Als die Zeit auf der Schule vorbei war, welche gewöhnlich jungen Leuten von mäßigem Vermögen gestattet ist, nahm man ihn nach Hause, und er ward von seinem Vater zum Pfluge bestimmt. In seiner Jugend prägte er sich tief die Grundsätze der Religion und der Treue ein, welche in jenen ereignißvollen Zeiten gewöhnlich waren. Als der Krieg zwischen dem Könige Karl I. und seinen Unterthanen ausbrach, war Stafford Einer der Ersten, welche zur königlichen Armee eilten. Während dieses Aufstandes diente er fortdauernd, allein von seinen Thaten weiß man nichts; doch muß er sich ausgezeichnet haben, weil er in diesem Kriege bis zum Hauptmanne stieg.


Nach Karls I. Tode bekam die andere Partei alle Gewalt und die Anhänger des Königs mußten sich vor der Wuth ihrer Gegner verstecken. Staffords kleines Gut wurde, wie so viele andere, eingezogen und er wurde aller Unterhaltsmittel beraubt. In dieser verzweifelten Lage faßte er den Entschluß, die Feinde seines ehemaligen Königs zu berauben. Er sah es für eine Sache der Gerechtigkeit an, diejenigen auszuplündern, die seinem Könige das Leben und ihm sein väterliches Erbe genommen hatten.

Seine Augen warf er zuerst auf einen alten Republikaner, der tief aus dem trüben Strome der Zeit getrunken und ein junges Frauenzimmer geheiratet hatte, um ihr Vermögen zu bekommen. In dem Anzuge und der Sprache der Partei gelang es ihm, in der Familie als Bedienter ein Unterkommen zu finden. Durch sein einschmeichelndes Benehmen und seine Artigkeit gewann er die Liebe seines Herrn, unterhielt sich bald mit seinem Gebieter und seiner Gebieterin und ahmte die reli giösen Redensarten und Meinungen dieser Partei auf die geschickteste Art nach. Bald aber führte er gegen seine Gebieterin eine Sprache von ganz anderer Art; er machte ihr Herz gleichgültig gegen ihren Gatten und hinterging ihn so sehr, daß, wenn dieser sie unerwartet allein und im vertraulichen Gespräche fand, er glaubte, der Gegenstand ihrer Unterhaltung sey die Religion. Unter dieser Maske und durch die Leichtgläubigkeit des alten Mannes immer kühner gemacht, blieb er bei zunehmender Gunst so lange in dieser Familie, bis ein Erbe geboren ward, welcher einst das Vermögen des guten alten Republikaner bekommen sollte.

Stafford und seine Gebieterin setzten, gleichgültig gegen Religion und Ehre, ihren sträflichen Umgang fort und lachten oft über die Leichtgläubigkeit des Mannes und seine fortdauernde Zuneigung zu Stafford.

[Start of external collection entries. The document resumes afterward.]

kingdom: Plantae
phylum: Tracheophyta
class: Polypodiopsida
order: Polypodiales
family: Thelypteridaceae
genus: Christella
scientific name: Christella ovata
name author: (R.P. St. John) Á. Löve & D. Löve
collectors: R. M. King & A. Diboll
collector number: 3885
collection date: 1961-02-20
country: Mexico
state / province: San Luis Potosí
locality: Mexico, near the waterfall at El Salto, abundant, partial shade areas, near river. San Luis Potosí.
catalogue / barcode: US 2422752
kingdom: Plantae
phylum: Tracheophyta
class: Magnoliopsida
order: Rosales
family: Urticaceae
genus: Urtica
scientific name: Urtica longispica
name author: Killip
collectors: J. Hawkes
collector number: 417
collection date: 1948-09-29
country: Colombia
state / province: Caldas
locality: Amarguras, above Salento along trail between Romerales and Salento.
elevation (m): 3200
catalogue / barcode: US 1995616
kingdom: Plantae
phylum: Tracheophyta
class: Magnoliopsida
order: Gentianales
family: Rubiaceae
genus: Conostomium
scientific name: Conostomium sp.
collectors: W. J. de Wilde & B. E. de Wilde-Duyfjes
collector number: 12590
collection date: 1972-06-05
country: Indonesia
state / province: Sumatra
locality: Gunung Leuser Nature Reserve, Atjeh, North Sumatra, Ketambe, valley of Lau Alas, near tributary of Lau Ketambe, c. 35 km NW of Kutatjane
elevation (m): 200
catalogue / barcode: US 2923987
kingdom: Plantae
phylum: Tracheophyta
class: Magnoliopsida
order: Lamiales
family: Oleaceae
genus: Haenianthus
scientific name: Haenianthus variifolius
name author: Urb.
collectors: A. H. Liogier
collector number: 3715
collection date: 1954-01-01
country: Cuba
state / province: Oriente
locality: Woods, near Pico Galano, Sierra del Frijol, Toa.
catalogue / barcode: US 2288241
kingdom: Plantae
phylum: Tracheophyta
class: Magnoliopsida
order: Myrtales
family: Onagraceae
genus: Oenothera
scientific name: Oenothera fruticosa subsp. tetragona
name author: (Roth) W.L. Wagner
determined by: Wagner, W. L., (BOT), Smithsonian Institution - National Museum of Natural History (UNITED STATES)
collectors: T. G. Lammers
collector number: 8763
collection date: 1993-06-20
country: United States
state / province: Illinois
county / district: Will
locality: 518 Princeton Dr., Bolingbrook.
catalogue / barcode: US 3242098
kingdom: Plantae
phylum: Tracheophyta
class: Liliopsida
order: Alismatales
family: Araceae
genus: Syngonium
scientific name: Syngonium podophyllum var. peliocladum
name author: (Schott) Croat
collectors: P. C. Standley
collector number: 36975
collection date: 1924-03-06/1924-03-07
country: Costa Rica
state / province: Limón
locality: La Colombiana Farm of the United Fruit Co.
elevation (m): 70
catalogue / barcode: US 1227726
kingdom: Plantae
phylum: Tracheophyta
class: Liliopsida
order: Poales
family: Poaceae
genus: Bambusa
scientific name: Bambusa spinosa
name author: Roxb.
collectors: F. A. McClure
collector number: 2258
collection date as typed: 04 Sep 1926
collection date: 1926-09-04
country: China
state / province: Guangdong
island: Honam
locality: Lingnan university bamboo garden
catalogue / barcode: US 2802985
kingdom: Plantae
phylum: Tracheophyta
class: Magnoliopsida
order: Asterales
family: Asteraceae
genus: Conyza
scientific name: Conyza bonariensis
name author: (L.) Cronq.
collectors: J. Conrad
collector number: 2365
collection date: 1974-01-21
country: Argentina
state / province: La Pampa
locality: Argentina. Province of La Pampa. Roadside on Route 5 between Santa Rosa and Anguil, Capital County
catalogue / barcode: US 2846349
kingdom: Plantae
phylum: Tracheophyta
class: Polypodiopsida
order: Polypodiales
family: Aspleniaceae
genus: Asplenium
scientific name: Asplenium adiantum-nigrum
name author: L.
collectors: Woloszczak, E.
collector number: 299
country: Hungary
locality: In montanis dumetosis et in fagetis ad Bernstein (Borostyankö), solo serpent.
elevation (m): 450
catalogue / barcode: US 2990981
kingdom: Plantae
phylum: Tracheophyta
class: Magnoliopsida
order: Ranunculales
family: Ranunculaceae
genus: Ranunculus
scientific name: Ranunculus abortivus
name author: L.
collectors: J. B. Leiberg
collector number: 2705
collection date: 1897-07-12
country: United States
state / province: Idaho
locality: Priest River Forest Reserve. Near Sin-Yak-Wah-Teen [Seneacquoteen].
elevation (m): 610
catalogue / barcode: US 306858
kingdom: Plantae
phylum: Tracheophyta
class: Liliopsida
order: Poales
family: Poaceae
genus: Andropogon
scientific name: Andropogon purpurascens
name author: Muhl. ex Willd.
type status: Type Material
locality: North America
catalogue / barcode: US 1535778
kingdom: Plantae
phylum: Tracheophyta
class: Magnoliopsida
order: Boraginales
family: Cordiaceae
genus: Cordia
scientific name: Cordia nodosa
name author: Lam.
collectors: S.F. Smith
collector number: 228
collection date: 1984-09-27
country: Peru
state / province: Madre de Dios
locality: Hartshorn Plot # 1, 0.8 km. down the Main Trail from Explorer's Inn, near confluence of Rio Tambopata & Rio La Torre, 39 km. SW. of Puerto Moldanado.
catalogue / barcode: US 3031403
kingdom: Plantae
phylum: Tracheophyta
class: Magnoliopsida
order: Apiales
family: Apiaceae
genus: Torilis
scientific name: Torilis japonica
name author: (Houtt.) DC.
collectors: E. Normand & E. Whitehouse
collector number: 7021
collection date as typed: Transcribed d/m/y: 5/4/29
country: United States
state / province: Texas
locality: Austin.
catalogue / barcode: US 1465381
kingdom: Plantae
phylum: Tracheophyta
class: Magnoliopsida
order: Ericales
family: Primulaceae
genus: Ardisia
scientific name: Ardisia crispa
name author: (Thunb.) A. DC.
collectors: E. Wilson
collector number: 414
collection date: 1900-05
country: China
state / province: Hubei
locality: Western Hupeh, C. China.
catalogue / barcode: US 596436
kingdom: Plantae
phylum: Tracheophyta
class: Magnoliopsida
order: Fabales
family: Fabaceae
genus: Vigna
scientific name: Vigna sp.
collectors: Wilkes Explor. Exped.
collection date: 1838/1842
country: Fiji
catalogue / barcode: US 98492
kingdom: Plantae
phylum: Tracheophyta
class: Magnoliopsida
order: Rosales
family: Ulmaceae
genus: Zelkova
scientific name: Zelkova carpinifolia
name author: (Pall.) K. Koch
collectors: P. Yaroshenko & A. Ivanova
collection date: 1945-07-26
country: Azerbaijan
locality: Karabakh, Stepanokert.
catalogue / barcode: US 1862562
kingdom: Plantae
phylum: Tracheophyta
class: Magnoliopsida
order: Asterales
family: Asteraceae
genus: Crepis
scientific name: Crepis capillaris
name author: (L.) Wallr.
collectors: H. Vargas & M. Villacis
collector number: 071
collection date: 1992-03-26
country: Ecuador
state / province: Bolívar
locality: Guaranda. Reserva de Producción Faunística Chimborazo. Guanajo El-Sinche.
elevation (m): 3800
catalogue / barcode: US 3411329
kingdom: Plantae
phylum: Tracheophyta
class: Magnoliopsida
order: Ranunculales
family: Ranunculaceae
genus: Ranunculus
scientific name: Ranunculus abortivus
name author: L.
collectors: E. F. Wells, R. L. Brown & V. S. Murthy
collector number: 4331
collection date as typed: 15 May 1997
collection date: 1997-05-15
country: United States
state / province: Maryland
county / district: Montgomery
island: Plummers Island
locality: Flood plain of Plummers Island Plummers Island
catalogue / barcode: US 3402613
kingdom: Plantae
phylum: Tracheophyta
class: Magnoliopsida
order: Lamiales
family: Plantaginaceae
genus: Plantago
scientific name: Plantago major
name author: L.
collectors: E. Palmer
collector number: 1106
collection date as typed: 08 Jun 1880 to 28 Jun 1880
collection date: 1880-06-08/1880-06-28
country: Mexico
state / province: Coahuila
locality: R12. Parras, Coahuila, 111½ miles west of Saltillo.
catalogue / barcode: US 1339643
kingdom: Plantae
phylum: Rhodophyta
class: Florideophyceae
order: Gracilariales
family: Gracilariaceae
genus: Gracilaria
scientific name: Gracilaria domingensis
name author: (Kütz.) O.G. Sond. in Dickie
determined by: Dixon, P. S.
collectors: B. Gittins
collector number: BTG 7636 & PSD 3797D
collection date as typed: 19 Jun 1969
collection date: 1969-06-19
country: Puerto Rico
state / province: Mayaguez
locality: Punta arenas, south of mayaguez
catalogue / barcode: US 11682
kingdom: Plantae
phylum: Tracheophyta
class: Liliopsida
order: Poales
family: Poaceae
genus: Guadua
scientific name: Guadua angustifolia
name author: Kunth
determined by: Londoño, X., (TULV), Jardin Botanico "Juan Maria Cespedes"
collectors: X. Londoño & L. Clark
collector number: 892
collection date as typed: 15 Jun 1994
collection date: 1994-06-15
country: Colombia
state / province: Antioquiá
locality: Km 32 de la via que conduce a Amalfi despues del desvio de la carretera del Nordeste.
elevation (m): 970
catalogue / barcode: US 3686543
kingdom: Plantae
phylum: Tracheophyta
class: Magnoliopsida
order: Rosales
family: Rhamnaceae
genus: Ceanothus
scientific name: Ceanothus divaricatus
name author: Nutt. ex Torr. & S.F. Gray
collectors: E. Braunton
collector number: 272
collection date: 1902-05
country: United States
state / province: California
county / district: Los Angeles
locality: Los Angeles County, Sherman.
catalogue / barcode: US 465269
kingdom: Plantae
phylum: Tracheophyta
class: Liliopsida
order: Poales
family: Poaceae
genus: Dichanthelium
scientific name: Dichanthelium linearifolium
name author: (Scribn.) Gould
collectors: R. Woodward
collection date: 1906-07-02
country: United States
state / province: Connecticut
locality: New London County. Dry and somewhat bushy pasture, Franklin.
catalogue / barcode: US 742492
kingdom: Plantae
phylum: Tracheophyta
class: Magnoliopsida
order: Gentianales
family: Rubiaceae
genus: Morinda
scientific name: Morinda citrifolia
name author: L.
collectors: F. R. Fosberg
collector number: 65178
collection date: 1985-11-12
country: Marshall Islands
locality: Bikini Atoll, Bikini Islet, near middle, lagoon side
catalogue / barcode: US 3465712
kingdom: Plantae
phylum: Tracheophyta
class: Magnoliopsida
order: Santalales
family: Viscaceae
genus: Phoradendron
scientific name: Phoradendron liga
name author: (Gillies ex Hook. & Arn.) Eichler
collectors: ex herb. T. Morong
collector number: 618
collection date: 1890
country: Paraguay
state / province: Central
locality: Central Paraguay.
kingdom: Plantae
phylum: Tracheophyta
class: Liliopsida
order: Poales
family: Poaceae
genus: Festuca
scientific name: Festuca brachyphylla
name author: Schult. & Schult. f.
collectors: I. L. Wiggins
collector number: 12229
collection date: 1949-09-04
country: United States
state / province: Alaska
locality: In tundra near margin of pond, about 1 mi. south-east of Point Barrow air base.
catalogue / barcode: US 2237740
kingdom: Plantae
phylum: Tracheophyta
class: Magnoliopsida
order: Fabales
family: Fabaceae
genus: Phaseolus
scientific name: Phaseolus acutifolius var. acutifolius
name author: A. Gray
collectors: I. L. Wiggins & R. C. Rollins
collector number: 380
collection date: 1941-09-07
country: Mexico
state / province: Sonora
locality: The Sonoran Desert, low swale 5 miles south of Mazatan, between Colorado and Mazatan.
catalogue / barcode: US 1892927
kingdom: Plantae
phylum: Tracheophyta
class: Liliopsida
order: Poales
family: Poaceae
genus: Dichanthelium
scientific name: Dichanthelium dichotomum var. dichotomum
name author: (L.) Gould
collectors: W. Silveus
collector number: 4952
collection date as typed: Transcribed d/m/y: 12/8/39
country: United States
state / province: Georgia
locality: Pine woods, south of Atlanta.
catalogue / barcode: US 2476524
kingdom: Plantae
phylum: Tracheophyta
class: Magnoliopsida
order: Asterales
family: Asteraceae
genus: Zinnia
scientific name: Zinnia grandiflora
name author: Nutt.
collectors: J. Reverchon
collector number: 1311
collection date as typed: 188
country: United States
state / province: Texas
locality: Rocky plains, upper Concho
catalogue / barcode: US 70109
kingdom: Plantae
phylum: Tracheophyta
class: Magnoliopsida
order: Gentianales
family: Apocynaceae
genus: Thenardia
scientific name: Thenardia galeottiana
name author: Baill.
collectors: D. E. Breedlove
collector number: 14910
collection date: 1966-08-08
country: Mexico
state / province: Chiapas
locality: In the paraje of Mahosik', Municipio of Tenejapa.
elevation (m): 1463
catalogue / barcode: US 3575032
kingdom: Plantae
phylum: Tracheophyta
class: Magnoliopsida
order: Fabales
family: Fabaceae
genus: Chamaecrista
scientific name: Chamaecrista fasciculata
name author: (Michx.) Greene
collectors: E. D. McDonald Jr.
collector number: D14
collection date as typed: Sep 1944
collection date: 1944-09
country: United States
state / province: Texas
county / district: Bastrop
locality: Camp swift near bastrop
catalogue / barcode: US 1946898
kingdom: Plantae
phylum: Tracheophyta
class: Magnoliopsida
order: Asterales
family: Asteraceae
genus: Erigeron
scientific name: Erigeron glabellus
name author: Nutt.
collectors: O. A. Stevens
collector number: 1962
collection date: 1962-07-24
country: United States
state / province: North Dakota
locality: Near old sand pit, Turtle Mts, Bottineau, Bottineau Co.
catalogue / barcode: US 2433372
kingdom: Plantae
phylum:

In den Augenblicken dieses schändlichen Leichtsinns hatte ihm seine Gebieterin einen Ring und auch einige Juwelen zum Geschenke gemacht und ihn nicht bloß von einer ansehnlichen Anzahl dergleichen Nachricht gegeben, welche ihr Mann gesammelt hatte, sondern ihm auch den Ort gezeigt, wo sie sich befanden. Die heftige Leidenschaft des Geitzes gewann nunmehro die Oberhand in seinem verdorbenen Herzen und er beschloß, sich der Juwelen zu bemächtigen und seine Geliebte zu verlassen, um neue Abenteuer aufzusuchen.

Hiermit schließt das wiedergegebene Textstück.